Most long products producers in USA have been maintaining effective prices, by matching surcharge reductions with price rises as demand remains steady despite the usual seasonal slowdown. Prices of wire rods are well above Long product prices Jul 04 Feb 05 US$500/st fob mill. Reports that imports are continuing at a high level, particularly from China, do not seem to be depressing the market. Currently mills are switching or cutting production rather than lowering prices, and are confident that demand can only increase as they move into Q2.

Domestic demand for long products in Russia and Ukraine continues to grow fuelled by the construction sector, which is running at a 4% annual growth rate. Turkey too is expecting a resurgence in domestic demand, and the first year of construction sector growth for four years.

The contract negotiations for raw materials appear likely to result in much higher increases than anticipated at the start of the year. Coking coal prices have more than doubled for most major buyers with German mills, Posco and Asian mills confirming rises of around 120%. Iron ore negotiations are still pending as the reported requests for 90% rises from some miners are digested by the major mills.

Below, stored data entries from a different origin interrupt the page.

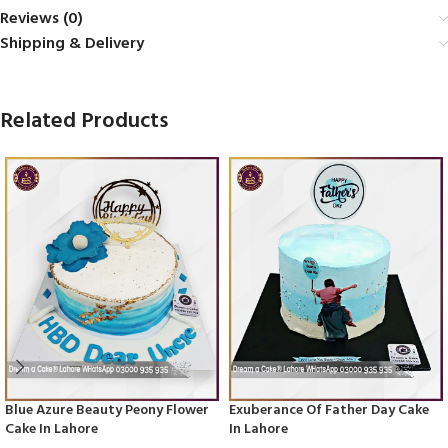
Reviews (0)
Shipping & Delivery
Related Products
Blue Azure Beauty Peony Flower
Exuberance Of Father Day Cake
Cake In Lahore
In Lahore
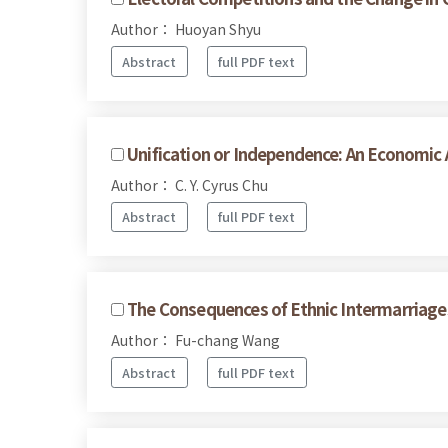
Author： Huoyan Shyu
Abstract
full PDF text
Unification or Independence: An Economic 
Author： C. Y. Cyrus Chu
Abstract
full PDF text
The Consequences of Ethnic Intermarriages
Author： Fu-chang Wang
Abstract
full PDF text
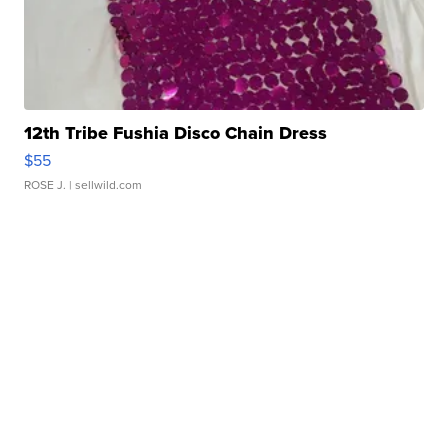
12th Tribe Fushia Disco Chain Dress
$55
ROSE J.
| sellwild.com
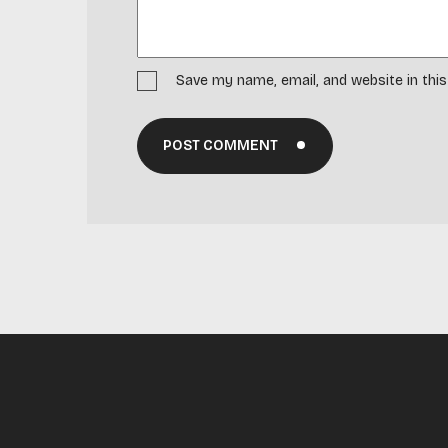
Save my name, email, and website in thi
POST COMMENT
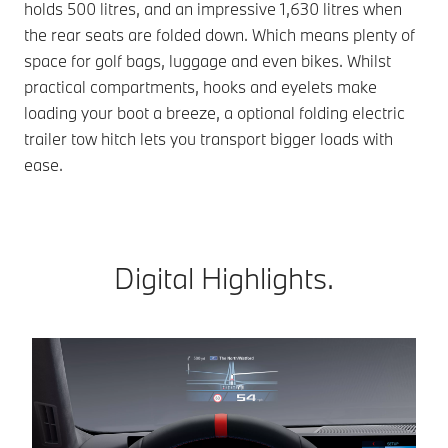
holds 500 litres, and an impressive 1,630 litres when
the rear seats are folded down. Which means plenty of
space for golf bags, luggage and even bikes. Whilst
practical compartments, hooks and eyelets make
loading your boot a breeze, a optional folding electric
trailer tow hitch lets you transport bigger loads with
ease.
Digital Highlights.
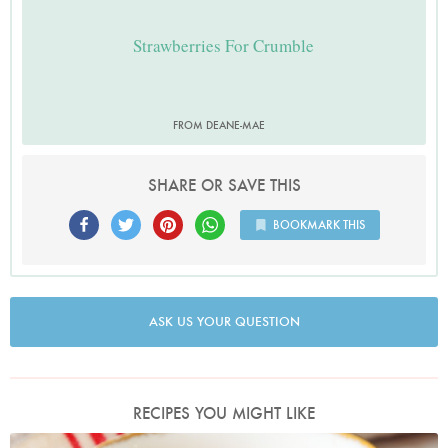
Strawberries For Crumble
FROM DEANE-MAE
SHARE OR SAVE THIS
BOOKMARK THIS
ASK US YOUR QUESTION
RECIPES YOU MIGHT LIKE
Photo by Lis Parsons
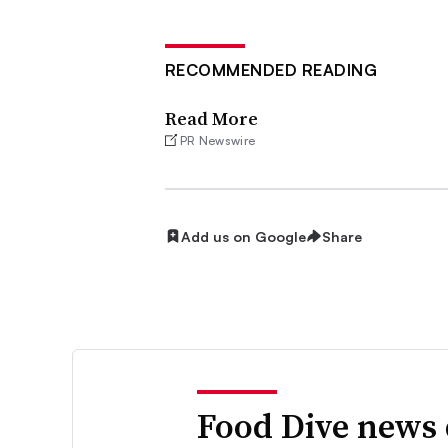
RECOMMENDED READING
Read More
PR Newswire
Add us on Google
Share
Food Dive news 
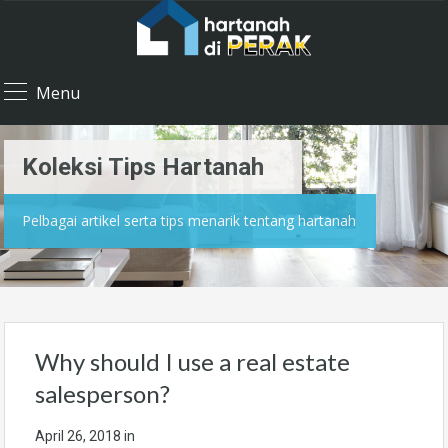
Menu
Koleksi Tips Hartanah
Pelbagai artikel serta tips menarik tentang hartanah
Why should I use a real estate
salesperson?
April 26, 2018
in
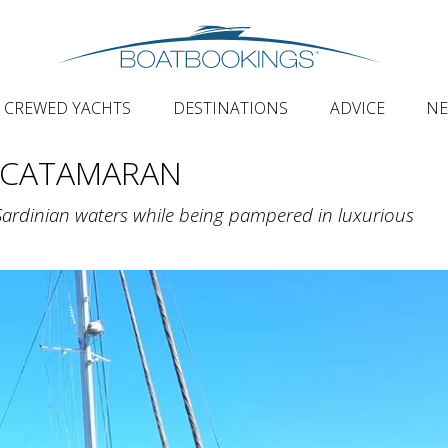
CREWED YACHTS
DESTINATIONS
ADVICE
N
 CATAMARAN
Sardinian waters while being pampered in luxurious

Whilst anticipated demand for 2005 for iron ore would indicate that most of this increase will be accepted, the significant change in scrap prices in USA recently may give a small amount of respite. Although the headline numbers in USA are largely overlooked as being unrepresentative, there has been a dramatic drop in transaction price levels. Prices in Europe are still steady, and Asian buyers have been keeping higher stocks as they anticipate higher prices next month. Unless mills everywhere are found to have over-bought, it seems likely that these falls in USA prices will be only temporary.

The outlook for the second half of 2005 is therefore likely to be dependent on whether the producers can ensure that output matches actual demand for the rest of Q1 and Q2. Whether the predicted global growth in demand of at least 3% over 2004 is actually occurring by then, it is important that any real or perceived over-stocking has been allowed to flow through the system. Otherwise the increases in production capacity, which are already becoming increasingly available, could force market sentiment into a negative direction. And if China becomes a serious net exporter, this could exacerbate the trend.